Page excerpt:
++++
# SXK Skyclone Style RTA Rebuildable Tank Atomizer



## stephen.johnson2 (25/7/17)

Hi

Does anyone want to do a group buy and ship DHL?

Looking for about 10 ppl

http://www.3fvape.com/rebuildable-a...16-stainless-steel-4ml-22mm.html#.WXcNrYiGO00

Cheers

Interested ppl :

Stephen.johnson2
MC_Zamo
Jengz

Reactions: Like 1


----------



## NielJoubert (25/7/17)

Looking for a comparison between this and the Copperlake Skyclone. Posted about this version in the Coppervape thread to see if anyone knows which one is better.

Reactions: Like 1


----------



## Strontium (25/7/17)

The Coppervape Skyline is a 1:1 so can't see it being better but may be on a par.

Reactions: Like 1


----------



## aktorsyl (25/7/17)

Strontium said:


> The Coppervape Skyline is a 1:1 so can't see it being better but may be on a par.


Probably on par. SXK usually produces very, very high quality clones. But Coppervape did a tremendous job on the Skyline as well. I don't see there being a massive difference.

Reactions: Like 1 | Agree 2


----------



## mc_zamo (25/7/17)

stephen.johnson2 said:


> Hi
> 
> Does anyone want to do a group buy and ship DHL?
> 
> ...


I'm keen on a group buy

Reactions: Like 1


----------



## stephen.johnson2 (26/7/17)

one bump and then ill call it quits

Reactions: Like 1


----------



## Jengz (26/7/17)

Keen on group buy, checking vapeguys site daily, if not hourly to see if they have received more stock of this!

Reactions: Like 2


----------



## Amir (26/7/17)

Jengz said:


> Keen on group buy, checking vapeguys site daily, if not hourly to see if they have received more stock of this!




@BumbleBee will have stock next week of the coppervape

Reactions: Like 2


----------



## Jengz (26/7/17)
++++
Listed records:
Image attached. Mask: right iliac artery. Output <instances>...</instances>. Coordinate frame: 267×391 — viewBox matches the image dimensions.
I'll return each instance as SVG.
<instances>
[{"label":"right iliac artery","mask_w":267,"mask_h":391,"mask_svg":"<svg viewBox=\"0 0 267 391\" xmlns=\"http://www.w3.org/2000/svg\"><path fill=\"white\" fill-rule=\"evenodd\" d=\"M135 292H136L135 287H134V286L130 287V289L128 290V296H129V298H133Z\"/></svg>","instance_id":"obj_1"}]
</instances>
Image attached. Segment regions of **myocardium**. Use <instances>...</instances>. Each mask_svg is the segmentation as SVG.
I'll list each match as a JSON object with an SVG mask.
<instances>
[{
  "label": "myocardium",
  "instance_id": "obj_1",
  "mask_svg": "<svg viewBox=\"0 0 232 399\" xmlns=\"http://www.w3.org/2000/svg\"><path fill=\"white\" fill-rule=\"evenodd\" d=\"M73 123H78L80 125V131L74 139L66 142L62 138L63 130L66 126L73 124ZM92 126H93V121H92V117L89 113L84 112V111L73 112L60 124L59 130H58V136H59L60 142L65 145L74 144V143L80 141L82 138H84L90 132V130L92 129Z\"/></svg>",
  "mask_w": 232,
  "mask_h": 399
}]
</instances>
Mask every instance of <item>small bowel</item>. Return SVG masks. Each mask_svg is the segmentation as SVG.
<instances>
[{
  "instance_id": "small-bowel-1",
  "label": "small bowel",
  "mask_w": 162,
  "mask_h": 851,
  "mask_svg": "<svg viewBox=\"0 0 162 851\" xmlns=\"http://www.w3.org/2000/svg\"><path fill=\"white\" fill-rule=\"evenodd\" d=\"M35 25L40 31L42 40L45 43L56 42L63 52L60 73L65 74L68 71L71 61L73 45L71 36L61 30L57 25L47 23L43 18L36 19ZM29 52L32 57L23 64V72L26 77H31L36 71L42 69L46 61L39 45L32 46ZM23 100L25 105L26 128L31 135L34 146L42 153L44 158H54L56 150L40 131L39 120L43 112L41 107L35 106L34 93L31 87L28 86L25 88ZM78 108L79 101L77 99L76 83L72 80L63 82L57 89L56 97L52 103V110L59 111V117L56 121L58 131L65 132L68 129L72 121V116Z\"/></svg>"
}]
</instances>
++++
Given request A:
Rewrite the listing from the line with "Mask every instance" through the end of the listing, replacing "Return" with "Output" and leaving everything else unchanged.
Given request B:
Can you continue the forum thread about the SXK Skyclone tank from where it stops?
The forum thread and the listing are unrelated to each other.

Written reply A:
Mask every instance of <item>small bowel</item>. Output SVG masks. Each mask_svg is the segmentation as SVG.
<instances>
[{
  "instance_id": "small-bowel-1",
  "label": "small bowel",
  "mask_w": 162,
  "mask_h": 851,
  "mask_svg": "<svg viewBox=\"0 0 162 851\" xmlns=\"http://www.w3.org/2000/svg\"><path fill=\"white\" fill-rule=\"evenodd\" d=\"M35 25L40 31L42 40L45 43L56 42L63 52L60 73L65 74L68 71L71 61L73 45L71 36L61 30L57 25L47 23L43 18L36 19ZM29 52L32 57L23 64V72L26 77H31L36 71L42 69L46 61L39 45L32 46ZM23 100L25 105L26 128L31 135L34 146L42 153L44 158H54L56 150L40 131L39 120L43 112L41 107L35 106L34 93L31 87L28 86L25 88ZM78 108L79 101L77 99L76 83L72 80L63 82L57 89L56 97L52 103V110L59 111V117L56 121L58 131L65 132L68 129L72 121V116Z\"/></svg>"
}]
</instances>

Written reply B:
Amir said:


> @BumbleBee will have stock next week of the coppervape


Sweeet! And at the beginning of the month, what great news!

Reactions: Like 2


----------



## Greyz (26/7/17)

If this group buy kicks off - count me in.
DHL shipping right?

Reactions: Like 1


----------



## Vino1718 (26/7/17)

Greyz said:


> If this group buy kicks off - count me in.
> DHL shipping right?



What he said.

Reactions: Like 1


----------



## BubiSparks (27/7/17)

I noticed that the threads on the chimney/bell are cut half way up the JFC ports - Thats not the way the authentic or the Coppervape is done. Maybe the pics are from a pre-production version, maybe not... There are only these few pics from SXK around atm. I'd wait for a few days and see what others say.

Reactions: Like 1


----------



## Greyz (27/7/17)

https://m.gearbest.com/vapor-styles/pp_649912.html

Not a SXK but.... This is cheap....

Sent from my LG-H870 using Tapatalk

Reactions: Like 1


----------



## Greyz (27/7/17)

Nothing happening in here then

Reactions: Like 1


----------



## Scouse45 (27/7/17)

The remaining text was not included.